What is involved in white water rafting?
On a very basic level, whitewater rafting is taking a raft through whitewater. Whitewater is a form of river water that is characterized by fast, shallow stretches of water. These shallow stretches are known as ‘rapids’ and come in different ‘grades’ or levels of choppiness/difficulty of passage.
How difficult is white water rafting?
There are six classes of river difficulty in white water rafting. They range from simple to very dangerous. However the overall risk level on a rafting trip with experienced guides using proper precautions and equipment is low.
How do you sit in a white water raft?
How do you stay in the raft when white water rafting?
- Sit your butt on the outer tube, slightly in front of a cross tube.
- Place your outside leg under the tube directly in front of you. …
- Nestle your inner leg against the cross tube to give you support, although it will not tuck under the tube like your outer foot will.
What is the difference between white water rafting and river rafting?
White water rafting is done on white water, which means different degrees of rough water, in order to thrill and excite the raft passengers.
|River Rafting||White Water Rafting|
|Scale||Class I to Class VI in increasing order of difficulty.||Grade 3 to Grade 6 in the International Scale of River Difficulty.|
Is whitewater rafting scary?
Whitewater rafting can be scary to some.

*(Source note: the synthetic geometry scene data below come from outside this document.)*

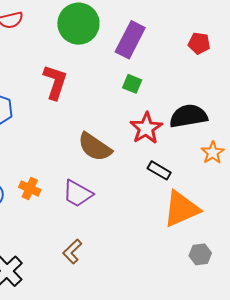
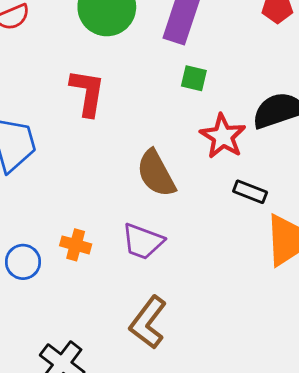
brown semicircle: (95, 147) -> (156, 173), turned 36
brown L-shape: (72, 251) -> (148, 322), size x1.5

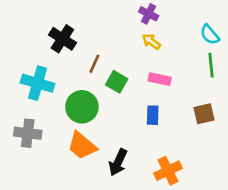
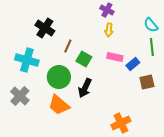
yellow arrow: (151, 42) -> (109, 30), turned -120
blue rectangle: (153, 115) -> (133, 64), moved, turned 48
gray cross: (28, 133) -> (20, 96), turned 36
black arrow: (118, 162) -> (85, 88), moved

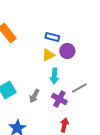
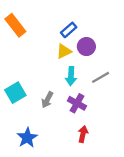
blue rectangle: (52, 37) -> (69, 30), turned -56
gray line: (79, 88) -> (101, 77), moved

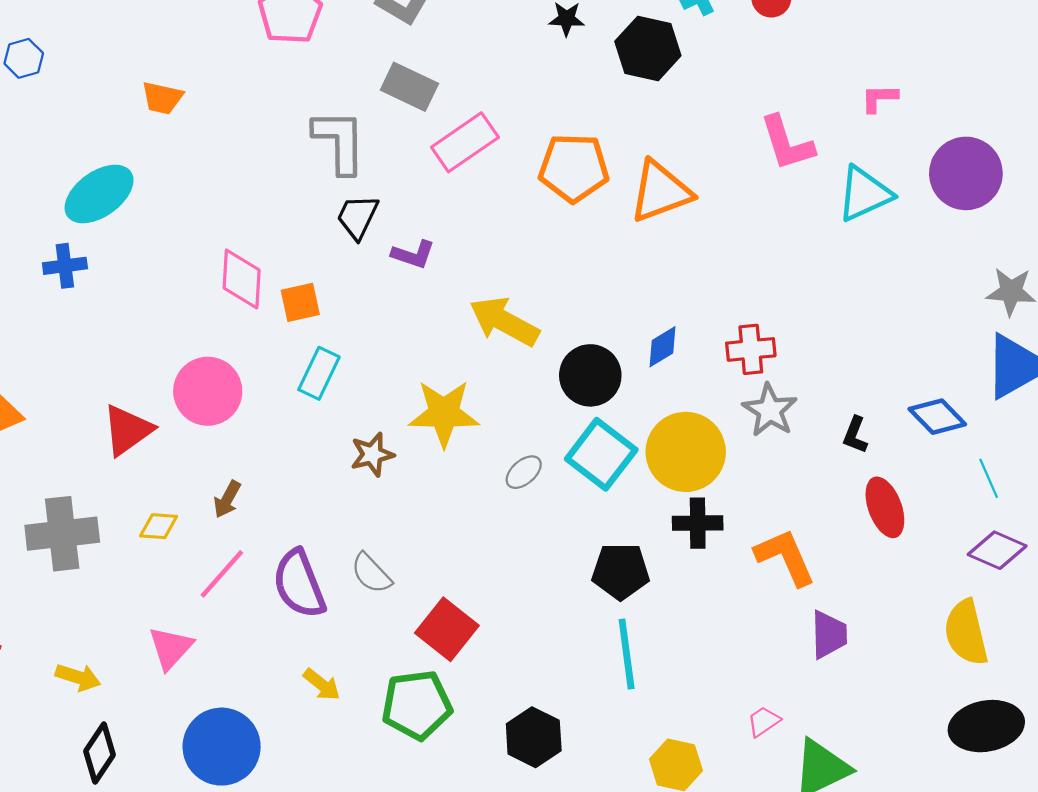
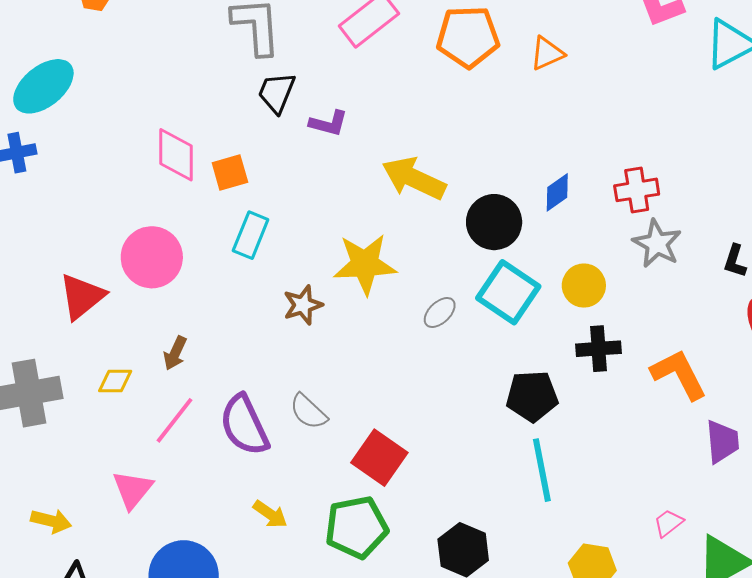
orange triangle: (660, 192) -> (547, 53), size x0.6
yellow circle: (686, 452) -> (584, 286), size x0.6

Frightening, daunting, or terrifying even. … But after so many whitewater rafting trips, the fear quickly turns into thrill and excitement.
What are the chances of dying white water rafting?
Whitewater rafting and kayaking are exciting sports that are currently undergoing phenomenal growth. Although risk is inherent in all ”adventure” sports, the fatality risk of whitewater boating (29 per million kayaking days, 5.5–8.7 per million rafting days) is on par with other ”adventure” sports (Table 2).
Can we do river rafting if we don’t know swimming?
Most river rafting companies will not take non-swimmers on these types of trips. … All participants will need to paddle together through the harder rapids in order for the raft to safely negotiate them. Well the answer, for the safety of the non-swimmer and everyone else on the trip, is unfortunately no.